Les deux EP
Hangable Auto Bulb étaient successivement sortis chez Warp en 1995. Avec cette réédition sur CD qui respecte les tracklistings et la chronologie d'origine, court interlude compris (
Bit), plus question de passer à côté de ces morceaux d'
Aphex Twin. Nombre de jeunes créateurs fascinés courent encore après des variations des sonorités-étalon du morceau titre (
Hangable auto bulb) plutôt que d'imiter la démarche elle-même et ainsi trouver des modes d'expressions qui leur soient propres. Quitte à défoncer une porte ouverte, il faut dire que si la tendance rétrospective actuelle leur est profitable en termes d'exposition, cette ressortie vient remettre les métronomes à l'heure en démontrant que les sonorités ne suffisent pas. Vous appellerez ensuite comme vous le voudrez, inspiration, talent, créativité, ce qui permet qu'à l'écoute, loin de toute nostalgie, le simple plaisir musical expulse l’éventuelle sensation d’une musique
datée.
Ce sont les mélodies qui captivent l'attention en premier lieu. Elles atteignent parfois ici la qualité de celles de ses
Selected Ambient Works (
Hangable Auto Bulb,
Arched Maid Via RDJ) et mettent en place des ambiances qui stimulent l'imagination. La relative sagesse, contemplative, répétitive, anti-complexe, de ces mélodies qui sont autant d'étoiles non compromises, de l'ordre d'un lexique electronica à l'état pur et primitif, est d'un effet d'autant plus immédiat qu'elles sont offertes avec la grâce du synthétiseur sci-fiste. Il est surprenant de constater comment
Aphex Twin s'appliquait déjà à élastifier ses textures, en éprouver les possibles résonances lunatiques à force d'échos assombris, et à effriter la rythmique, poussant vers des désarticulations perverses ses batteries sonnantes et trébuchantes (
Laughable Butane Bob). Dans le même mouvement, il expérimentait des fuites grondantes, des ruptures de constructions inopinées, des jeux dynamiques de lumières et de matières dont la danse semble faite pour durer toujours.

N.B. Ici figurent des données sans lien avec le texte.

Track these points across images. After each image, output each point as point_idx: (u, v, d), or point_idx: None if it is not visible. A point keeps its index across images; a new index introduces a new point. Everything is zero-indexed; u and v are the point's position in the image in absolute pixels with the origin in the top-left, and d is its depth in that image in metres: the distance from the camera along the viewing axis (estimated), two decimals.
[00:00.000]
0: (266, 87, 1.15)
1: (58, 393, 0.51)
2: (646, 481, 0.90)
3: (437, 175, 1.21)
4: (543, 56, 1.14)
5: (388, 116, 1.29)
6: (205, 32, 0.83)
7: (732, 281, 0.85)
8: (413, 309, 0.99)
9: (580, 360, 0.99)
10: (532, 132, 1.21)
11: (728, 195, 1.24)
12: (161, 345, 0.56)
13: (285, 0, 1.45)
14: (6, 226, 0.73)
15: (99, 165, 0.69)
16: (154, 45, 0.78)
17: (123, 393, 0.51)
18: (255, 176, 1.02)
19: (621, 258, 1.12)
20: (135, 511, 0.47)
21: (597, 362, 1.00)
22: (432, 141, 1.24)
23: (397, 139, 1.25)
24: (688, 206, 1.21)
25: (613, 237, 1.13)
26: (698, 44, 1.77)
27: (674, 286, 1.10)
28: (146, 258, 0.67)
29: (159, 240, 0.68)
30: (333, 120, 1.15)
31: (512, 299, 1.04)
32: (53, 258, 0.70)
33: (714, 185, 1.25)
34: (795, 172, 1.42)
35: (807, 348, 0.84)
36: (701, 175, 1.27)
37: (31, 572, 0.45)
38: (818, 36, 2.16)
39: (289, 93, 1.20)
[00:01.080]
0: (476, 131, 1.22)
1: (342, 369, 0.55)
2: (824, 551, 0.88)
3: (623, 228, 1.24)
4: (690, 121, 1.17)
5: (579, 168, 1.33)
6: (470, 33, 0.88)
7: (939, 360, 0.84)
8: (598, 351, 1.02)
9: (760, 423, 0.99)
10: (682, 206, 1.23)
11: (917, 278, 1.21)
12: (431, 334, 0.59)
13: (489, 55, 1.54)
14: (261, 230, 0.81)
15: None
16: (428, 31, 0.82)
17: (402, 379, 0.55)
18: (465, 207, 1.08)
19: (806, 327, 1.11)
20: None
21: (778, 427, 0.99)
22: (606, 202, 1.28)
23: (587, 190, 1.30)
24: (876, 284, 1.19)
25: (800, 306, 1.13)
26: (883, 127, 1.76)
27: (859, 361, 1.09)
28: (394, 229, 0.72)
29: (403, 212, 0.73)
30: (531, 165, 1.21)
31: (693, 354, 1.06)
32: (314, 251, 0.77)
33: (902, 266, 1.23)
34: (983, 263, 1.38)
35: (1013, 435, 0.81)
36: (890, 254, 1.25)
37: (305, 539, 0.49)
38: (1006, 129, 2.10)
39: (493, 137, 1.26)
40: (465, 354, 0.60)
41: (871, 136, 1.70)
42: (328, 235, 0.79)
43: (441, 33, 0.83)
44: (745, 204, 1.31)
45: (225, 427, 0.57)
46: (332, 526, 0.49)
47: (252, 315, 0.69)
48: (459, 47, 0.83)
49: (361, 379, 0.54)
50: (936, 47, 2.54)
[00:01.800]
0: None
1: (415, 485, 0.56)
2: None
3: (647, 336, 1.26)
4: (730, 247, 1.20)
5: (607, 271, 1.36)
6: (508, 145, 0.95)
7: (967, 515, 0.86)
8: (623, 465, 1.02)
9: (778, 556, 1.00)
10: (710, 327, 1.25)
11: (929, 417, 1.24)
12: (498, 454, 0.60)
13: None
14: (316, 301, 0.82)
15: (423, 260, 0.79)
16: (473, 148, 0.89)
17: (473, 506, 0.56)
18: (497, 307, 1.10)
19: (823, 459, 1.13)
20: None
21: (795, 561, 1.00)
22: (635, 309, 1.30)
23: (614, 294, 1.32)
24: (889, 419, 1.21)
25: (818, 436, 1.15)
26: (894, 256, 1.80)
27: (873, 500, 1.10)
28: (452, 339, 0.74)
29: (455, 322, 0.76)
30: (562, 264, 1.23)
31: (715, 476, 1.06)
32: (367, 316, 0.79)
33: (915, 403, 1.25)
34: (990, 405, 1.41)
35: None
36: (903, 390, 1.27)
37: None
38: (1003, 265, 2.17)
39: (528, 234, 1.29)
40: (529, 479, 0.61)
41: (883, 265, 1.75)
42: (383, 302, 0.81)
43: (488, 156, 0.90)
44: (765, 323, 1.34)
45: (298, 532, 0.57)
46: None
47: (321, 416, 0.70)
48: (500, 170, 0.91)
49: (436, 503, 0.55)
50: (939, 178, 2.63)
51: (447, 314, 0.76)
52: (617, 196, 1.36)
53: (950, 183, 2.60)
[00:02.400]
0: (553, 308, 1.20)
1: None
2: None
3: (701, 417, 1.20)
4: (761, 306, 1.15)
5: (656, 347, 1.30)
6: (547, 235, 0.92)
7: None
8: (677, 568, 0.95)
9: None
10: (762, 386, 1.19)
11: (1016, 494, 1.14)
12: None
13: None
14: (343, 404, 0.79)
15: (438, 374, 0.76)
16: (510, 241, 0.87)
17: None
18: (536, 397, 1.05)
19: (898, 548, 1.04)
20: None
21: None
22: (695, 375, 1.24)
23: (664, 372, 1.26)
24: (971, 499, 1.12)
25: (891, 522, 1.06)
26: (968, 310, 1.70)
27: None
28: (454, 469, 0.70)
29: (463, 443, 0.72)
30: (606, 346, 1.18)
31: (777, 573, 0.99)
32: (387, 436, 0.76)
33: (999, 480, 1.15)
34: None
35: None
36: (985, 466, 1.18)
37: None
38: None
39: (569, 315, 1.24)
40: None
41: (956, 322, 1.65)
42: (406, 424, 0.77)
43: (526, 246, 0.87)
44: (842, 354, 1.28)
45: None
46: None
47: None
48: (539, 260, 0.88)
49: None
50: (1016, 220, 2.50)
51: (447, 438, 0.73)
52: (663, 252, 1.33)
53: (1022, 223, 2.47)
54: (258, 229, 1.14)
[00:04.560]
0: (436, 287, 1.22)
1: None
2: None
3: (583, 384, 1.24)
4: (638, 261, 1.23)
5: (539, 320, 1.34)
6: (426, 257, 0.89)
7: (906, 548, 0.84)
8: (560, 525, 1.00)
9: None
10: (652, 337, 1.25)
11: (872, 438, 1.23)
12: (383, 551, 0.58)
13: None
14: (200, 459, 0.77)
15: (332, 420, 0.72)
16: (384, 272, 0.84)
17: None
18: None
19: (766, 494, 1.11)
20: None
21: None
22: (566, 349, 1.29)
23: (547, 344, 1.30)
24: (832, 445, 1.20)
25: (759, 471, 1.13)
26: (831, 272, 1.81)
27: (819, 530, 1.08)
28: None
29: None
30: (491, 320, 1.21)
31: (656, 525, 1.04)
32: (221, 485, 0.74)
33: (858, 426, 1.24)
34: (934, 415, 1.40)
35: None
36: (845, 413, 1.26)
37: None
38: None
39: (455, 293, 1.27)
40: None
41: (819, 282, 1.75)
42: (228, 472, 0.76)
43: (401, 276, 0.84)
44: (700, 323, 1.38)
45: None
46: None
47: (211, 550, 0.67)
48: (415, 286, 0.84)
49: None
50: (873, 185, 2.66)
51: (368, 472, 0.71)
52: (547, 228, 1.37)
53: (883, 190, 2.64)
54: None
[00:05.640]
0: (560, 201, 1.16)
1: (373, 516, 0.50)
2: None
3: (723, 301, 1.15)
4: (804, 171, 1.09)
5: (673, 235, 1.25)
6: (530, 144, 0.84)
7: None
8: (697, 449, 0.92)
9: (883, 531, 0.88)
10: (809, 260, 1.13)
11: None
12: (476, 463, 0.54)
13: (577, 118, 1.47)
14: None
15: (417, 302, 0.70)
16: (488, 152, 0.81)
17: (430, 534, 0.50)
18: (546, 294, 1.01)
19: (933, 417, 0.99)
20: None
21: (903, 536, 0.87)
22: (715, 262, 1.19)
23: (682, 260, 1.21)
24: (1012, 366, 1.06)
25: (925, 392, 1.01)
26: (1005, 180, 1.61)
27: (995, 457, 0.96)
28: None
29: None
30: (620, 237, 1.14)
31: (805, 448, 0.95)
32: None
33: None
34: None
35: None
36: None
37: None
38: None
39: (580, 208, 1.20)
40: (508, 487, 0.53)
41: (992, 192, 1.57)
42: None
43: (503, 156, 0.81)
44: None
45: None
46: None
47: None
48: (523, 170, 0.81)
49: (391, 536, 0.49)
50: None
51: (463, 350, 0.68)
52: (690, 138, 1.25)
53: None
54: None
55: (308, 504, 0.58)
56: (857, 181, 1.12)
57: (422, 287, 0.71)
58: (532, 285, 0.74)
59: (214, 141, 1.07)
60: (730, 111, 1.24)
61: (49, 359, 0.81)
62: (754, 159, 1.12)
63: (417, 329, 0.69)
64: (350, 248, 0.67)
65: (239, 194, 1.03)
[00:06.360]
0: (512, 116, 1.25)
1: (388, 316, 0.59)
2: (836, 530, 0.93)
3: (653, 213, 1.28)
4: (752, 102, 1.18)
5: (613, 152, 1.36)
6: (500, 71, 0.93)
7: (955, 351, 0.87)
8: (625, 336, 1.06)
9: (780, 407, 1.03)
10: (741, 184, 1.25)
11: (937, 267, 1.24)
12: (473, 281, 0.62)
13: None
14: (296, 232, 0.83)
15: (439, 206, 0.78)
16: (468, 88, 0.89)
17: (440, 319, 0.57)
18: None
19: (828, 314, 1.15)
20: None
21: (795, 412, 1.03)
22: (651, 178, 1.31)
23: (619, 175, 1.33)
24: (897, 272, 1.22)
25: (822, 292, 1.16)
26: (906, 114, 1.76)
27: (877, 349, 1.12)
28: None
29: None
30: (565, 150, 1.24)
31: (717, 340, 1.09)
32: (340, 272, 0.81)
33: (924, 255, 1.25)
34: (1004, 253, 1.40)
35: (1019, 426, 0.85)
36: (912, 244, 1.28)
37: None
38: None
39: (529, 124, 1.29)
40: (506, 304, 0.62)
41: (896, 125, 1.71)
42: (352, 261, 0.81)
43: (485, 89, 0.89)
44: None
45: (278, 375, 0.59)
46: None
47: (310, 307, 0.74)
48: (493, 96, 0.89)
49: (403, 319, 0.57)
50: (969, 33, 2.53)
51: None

Ludique des effets, grain du vrai-faux analogique, expérimentation des possibles déroutes (synthétiseurs en chute, billes en mutation, rayures et lacérations, métaux embués) prennent le temps de l'évocation noctambule, et font miroiter un ciel de l'électronique où l'ultra technologie, les jugements de mode ni les considérations intellectuelles n'ont de prise sur le plaisir qu'il y a à écouter ce qui s'entend comme programmation - progression spontanée et menée par les intuitions affectives. On réalise alors combien un guide de la carrure d’
Aphex Twin, visionnaire et d'une portée universelle, nous manque aujourd'hui.